Living in Chicago was not different. A metropolis infused with foreigners with similar backgrounds, the expectations seemed strikingly similar, especially working at a nonprofit organization. Furthermore, I remember when I visited the director of the social work department at Jane Addams College of Social Work, she made a statement that I can’t forget: “In social work, every day is different, but in this field you will be overworked and underpaid.” My career and cultural background stem from a philosophy that encourages putting it all first before yourself, even clients.
That was a reality for me until I came to The Denver Center for Crime Victims. At my first interview, I was asked what I do for myself. At that time I didn’t comprehend why doing something for myself mattered. Two years later, I have learned the importance of valuing yourself, your time, your integrity as a worker and still having the ability to have a strong work ethic.
Most mental health workers get burned out and overwhelmed with cases. Having a self-care plan allows me to be different in the field. On a regular basis I rely on the various activities that I have set for the year. Having the ability to reach out to a place, a time and a space that allows me to be with myself, that is what reenergizes me, and reminds me that the work that I do is important—and caring for me is just as important as helping others.
I know I can be a caring professional, one who has boundaries and gives herself the necessary tools to constantly be refreshed and renewed. I inevitably compare my life as a counselor in Chicago and in Denver. Even though the cases at DCCV are far more violent and tragic, I am able to focus on striving at delivering services while finding a balance between work and a personal life.
That homeostasis, I believe, differentiates us from other nonprofits.

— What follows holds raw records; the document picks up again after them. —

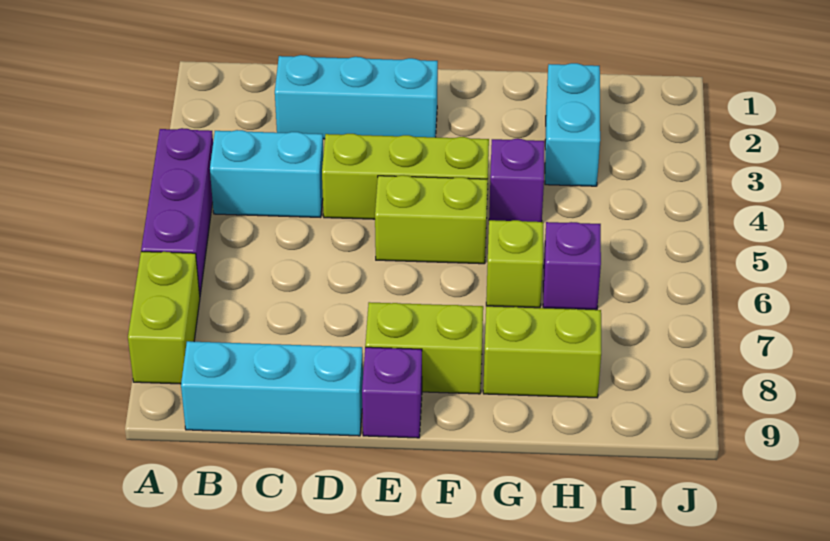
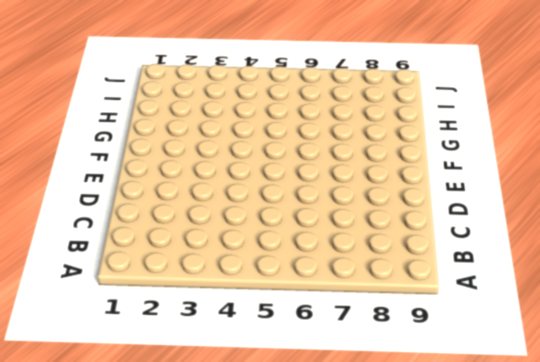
none -> purple brick A4:A6 level 1
none -> lime brick A7:A8 level 1
none -> cyan brick B4:C4 level 1

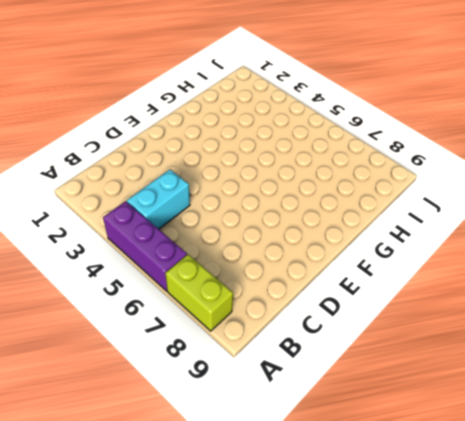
none -> cyan brick B9:D9 level 1
none -> cyan brick C2:E2 level 1
none -> lime brick D4:F4 level 1

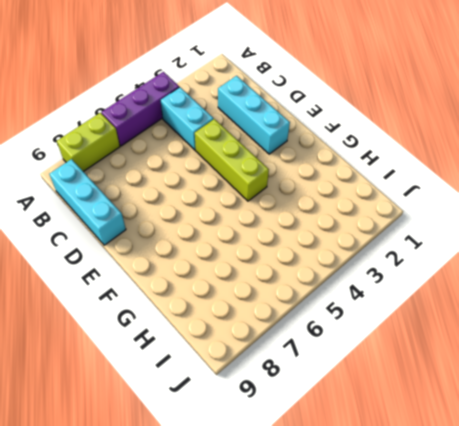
none -> lime brick E5:F5 level 1
none -> lime brick E8:F8 level 1
none -> purple brick E9 level 1

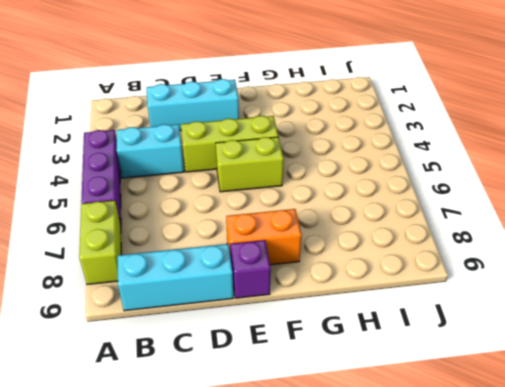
orange brick E8:F8 level 1 -> lime brick E8:F8 level 1
none -> purple brick G4 level 1
none -> lime brick G6 level 1
none -> lime brick G8:H8 level 1

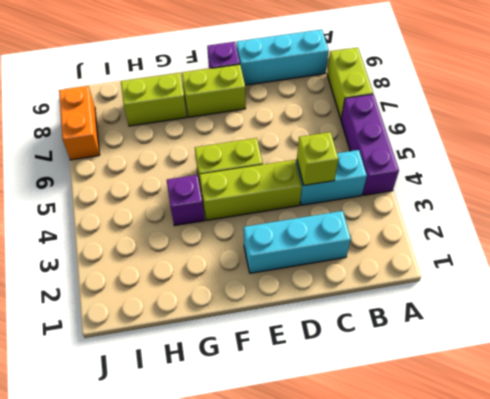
lime brick C4 level 2 -> lime brick G6 level 1
orange brick J7:J8 level 1 -> none
none -> cyan brick H2:H3 level 1
none -> purple brick H6 level 1

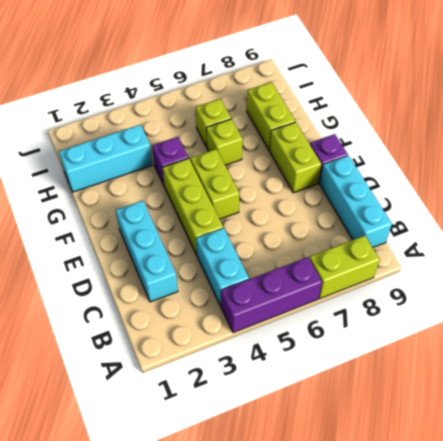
cyan brick H1:H3 level 1 -> cyan brick H2:H3 level 1
lime brick H6 level 1 -> purple brick H6 level 1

Our executive director, Cathy Phelps, is strict, yet considerate and appreciative of our work. That environment enables staff to feel appreciated and to want to give more of ourselves and to participate in new projects. Equally amazing is the fact that we incorporate that philosophy with our clients. We educate those who come to us about the importance of being healthy, exercising, eating well, making effective choices, etc. Having a holistic approach that begins at an internal level allows us to convey our mission, and it makes our work authentic.